> **Selected passage**:
○ ○ ○ ○ ○
Thus, they don't have point of intersection.
Answer: The point of intersection of the given two lines does NOT exist.
FAQs on Intersection of Two Lines
How to Find Intersection of Two Lines?
To find the point of intersection of two lines:
- Get the two equations for the lines into slope-intercept form. That is, have them in this form: y = mx + b.
- Set the two equations for y equal to each other.
- Solve for x. This will be the x-coordinate for the point of intersection.
- Use this x-coordinate and substitute it into either of the original equations for the lines and solve for y. This will be the y-coordinate of the point of intersection.
- You now have the x-coordinate and y-coordinate for the point of intersection.
What Does the Intersection of Two Lines Represent?
When the lines intersect, the point of intersection is the only point that the two graphs have in common. So the coordinates of that point are the solution for the two variables used in the equations. When the lines are parallel, there are no solutions. i.e., the lines don't intersect.
○ ○ ○ ○ ○
> **Raw records**:
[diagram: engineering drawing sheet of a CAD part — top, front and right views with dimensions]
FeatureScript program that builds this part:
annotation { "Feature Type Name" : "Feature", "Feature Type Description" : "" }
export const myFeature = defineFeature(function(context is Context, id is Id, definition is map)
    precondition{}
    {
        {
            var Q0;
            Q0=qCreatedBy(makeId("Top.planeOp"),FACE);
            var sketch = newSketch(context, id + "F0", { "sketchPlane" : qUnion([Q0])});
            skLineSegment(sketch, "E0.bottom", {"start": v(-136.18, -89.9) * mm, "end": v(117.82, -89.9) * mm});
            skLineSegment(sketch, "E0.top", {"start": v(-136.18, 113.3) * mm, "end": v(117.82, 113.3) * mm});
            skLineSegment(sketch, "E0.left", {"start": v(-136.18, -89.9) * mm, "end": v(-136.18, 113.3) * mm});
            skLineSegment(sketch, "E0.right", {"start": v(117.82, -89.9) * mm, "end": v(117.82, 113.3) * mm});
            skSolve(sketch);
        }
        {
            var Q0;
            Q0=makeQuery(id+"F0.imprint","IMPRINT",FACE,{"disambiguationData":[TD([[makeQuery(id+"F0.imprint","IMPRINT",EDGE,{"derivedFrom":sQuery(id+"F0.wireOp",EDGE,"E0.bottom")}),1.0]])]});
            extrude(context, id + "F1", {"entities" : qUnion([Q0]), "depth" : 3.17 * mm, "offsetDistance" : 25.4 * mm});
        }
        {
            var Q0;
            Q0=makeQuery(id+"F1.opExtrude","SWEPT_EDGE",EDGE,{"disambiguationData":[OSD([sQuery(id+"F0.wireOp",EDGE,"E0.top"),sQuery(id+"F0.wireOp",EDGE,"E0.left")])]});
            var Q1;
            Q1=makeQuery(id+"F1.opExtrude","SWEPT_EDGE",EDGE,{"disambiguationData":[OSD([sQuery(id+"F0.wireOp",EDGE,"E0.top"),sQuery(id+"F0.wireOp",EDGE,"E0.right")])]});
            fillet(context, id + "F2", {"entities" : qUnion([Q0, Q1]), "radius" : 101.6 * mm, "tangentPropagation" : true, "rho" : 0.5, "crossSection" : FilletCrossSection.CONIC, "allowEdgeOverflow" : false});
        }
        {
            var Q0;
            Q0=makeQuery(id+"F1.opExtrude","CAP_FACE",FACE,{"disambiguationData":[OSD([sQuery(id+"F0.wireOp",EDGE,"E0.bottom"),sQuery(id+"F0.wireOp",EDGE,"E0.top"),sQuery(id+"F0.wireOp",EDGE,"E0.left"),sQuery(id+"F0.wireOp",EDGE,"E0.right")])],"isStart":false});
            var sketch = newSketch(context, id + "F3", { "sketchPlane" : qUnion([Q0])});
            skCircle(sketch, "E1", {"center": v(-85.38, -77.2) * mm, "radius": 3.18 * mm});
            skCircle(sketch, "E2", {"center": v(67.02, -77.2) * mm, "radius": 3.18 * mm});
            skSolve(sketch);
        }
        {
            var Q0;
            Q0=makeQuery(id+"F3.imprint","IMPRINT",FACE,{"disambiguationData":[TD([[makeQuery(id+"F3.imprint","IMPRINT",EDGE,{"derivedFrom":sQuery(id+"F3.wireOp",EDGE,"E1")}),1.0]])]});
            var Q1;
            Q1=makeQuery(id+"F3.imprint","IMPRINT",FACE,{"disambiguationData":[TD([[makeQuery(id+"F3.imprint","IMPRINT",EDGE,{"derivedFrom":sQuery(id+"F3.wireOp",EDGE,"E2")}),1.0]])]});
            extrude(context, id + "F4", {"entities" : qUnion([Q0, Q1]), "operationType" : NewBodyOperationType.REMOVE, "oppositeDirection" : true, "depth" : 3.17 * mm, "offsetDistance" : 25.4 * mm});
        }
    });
○ ○ ○ ○ ○
> **Work instructions**:
a – Reproduce the passage on intersecting lines, starting with "When the lines intersect, the" and going on through "lines don't intersect.".
b – Please carry on the passage on intersecting lines from the point where it ends.
The listing is separate material, unrelated to the passage on intersecting lines.

> **Answers below**:
a –
When the lines intersect, the point of intersection is the only point that the two graphs have in common. So the coordinates of that point are the solution for the two variables used in the equations. When the lines are parallel, there are no solutions. i.e., the lines don't intersect.

b –
What is the Condition for the Intersection of Two Lines?
A necessary condition for two lines to intersect is that they are in the same plane i.e., they are not skew lines.
What are the Methods Used to Find Point of Intersection of Lines?
The following are different methods used to find the point of intersection of two lines:
- Substitution method
- Elimination method
- Graphical method
- Cross multiplication method
- Cramer's rule
- Matrix method
Can Two Planes Intersect in a Line?
They cannot intersect at only one point because planes are infinite. Furthermore, they cannot intersect over more than one line because planes are flat. One way to think about planes is to try to use sheets of paper and observe that the intersection of two sheets would only happen along one line.
How Many Solutions Do the Same Lines Have?
A system of linear equations usually has a single solution, but sometimes it can have no solution (parallel lines) or infinite solutions (same line).
When Two Lines Intersect How Many Angles are Formed?
When two lines intersect, four angles are formed. Among them, two are acute and two are obtuse.
Do Parallel Lines Have a Solution?
Since parallel lines never cross, there can be no intersection; for a system of equations that graphs as parallel lines, there can be no solution. This is called an "inconsistent" system of equations, and it has no solution.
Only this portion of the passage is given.